Bribery and corruption are two sides of the same coin. Often, public officials who accept bribes are usually considered corrupt, as are organisations that attempt to bribe.
According to Diligent, this makes anti-bribery and corruption equally essential parts of a company’s compliance programs.
The firm said, “Anti-bribery guidelines prevent people and organizations from attempting to bribe others, while anti-corruption guidelines prevent public officials from accepting those bribes. Both bribery and corruption are unethical, but there are also laws to prevent them, such as the Foreign Corrupt Practices Act (FCPA) in the U.S. and the UK Bribery Act.”
Anti-bribery makes it a crime to offer a bribe, accept a bribe, attempt to bribe a foreign official or fail to prevent someone else from offering a bribe for your organization. That means your organization can be held accountable if a third-party attempts to bribe public officials while acting on behalf of your organization.
Meanwhile, anti-corruption guidelines are similar to anti-bribery. They prohibit paying foreign public officials or the leaders of state-owned organizations in return for favourable treatment.

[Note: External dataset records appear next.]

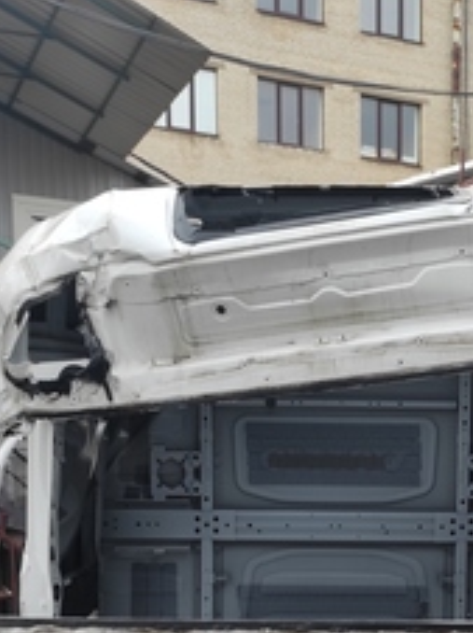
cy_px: 591
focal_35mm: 53
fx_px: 967
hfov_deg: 27.0
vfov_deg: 33.9
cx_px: 368
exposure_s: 1/103
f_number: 1.89
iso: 100
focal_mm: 5.43
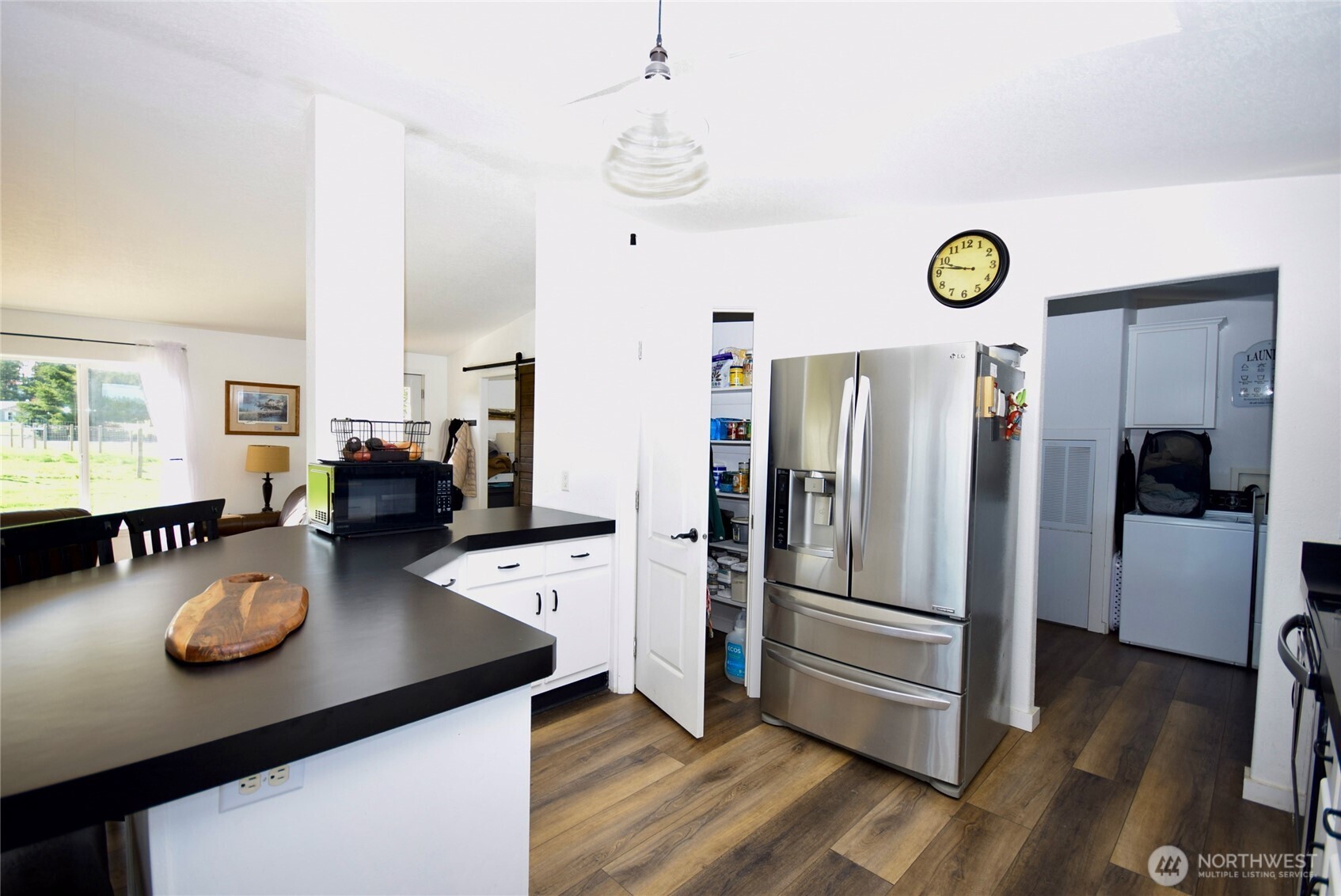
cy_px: 448
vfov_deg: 77.4
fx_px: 559
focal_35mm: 15
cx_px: 670
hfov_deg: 100.4
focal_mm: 10
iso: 400
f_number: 5
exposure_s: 1/100
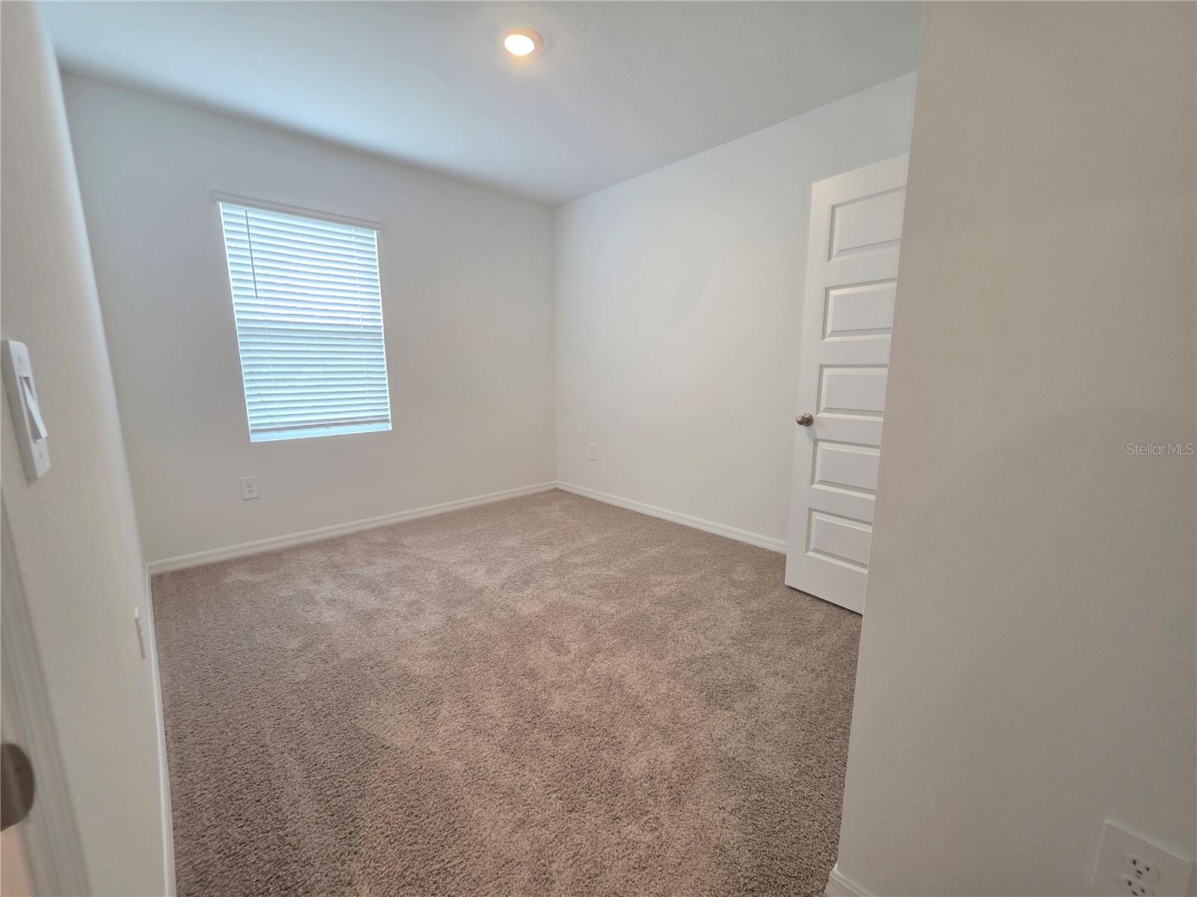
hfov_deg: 106.2
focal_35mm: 13
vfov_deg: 89.9
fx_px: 450
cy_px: 448
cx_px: 598
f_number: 1.9
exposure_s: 1/60
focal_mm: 2.2
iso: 200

Globally, 46 jurisdictions have laws associated with anti-bribery and corruption. For example, the US and the UK have influential ABAC laws that set a global standard for bribery and corruption and the penalties associated with each.
One example is the UK Bribery Act. The UK Bribery Act is considered a landmark law. It establishes criminal law related to bribery and covers not only those that offer or accept bribes but also any third parties that offer or accept bribes on behalf of another entity. Unlike other laws, the UK Bribery Act covers the private and public sectors.
Under the law, bribery is defined as an individual or organisation that pays a bribe to gain favourable treatment towards their business activities.
Diligent said, “This doesn’t require the intent of the individual or business paying the bribe. It’s important to note that the UK Bribery Act sets a stricter standard than many other laws since even paying to expedite a routine government action is considered a bribe. You are still accountable even if a third party offers a bribe to benefit your organization.”
Some of the penalties- varying on severity – include up to ten years in prison, unlimited fines and prohibition from bidding for public contracts.
Meanwhile, the US’ Foreign Corrupt Practices Act (FCPA) of 1977 can be seen as a companion to the UK Bribery Act.
Diligent said, “It prevents organizations from bribing foreign officials to benefit their business. It also sets a global standard for corruption since it was amended in 1998 to cover domestic and foreign organizations”
The FCPA requires all publicly-traded companies to document their internal accounting controls to reflect all transactions. The Department of Justice (DOJ) and the Securities and Exchange Commission (SEC) enforce the FCPA, which has been a top priority for both organizations for over a decade.
Organizations that violate the FCPA could face penalties, including up to five years in prison, up to $100,000 in criminal penalties and $10,000 in civil penalties.
Diligent concluded, “Regulators routinely uncover evidence of corrupt acts by an intermediary acting on the company’s behalf, both with and without the company’s knowledge, making risk-based due diligence a top priority for your anti-bribery and corruption compliance program.
“Assigning the appropriate level of due diligence for the company’s third parties requires assessing risks objectively and systematically, but finding the right balance of how much and how often to conduct due diligence isn’t always easy.”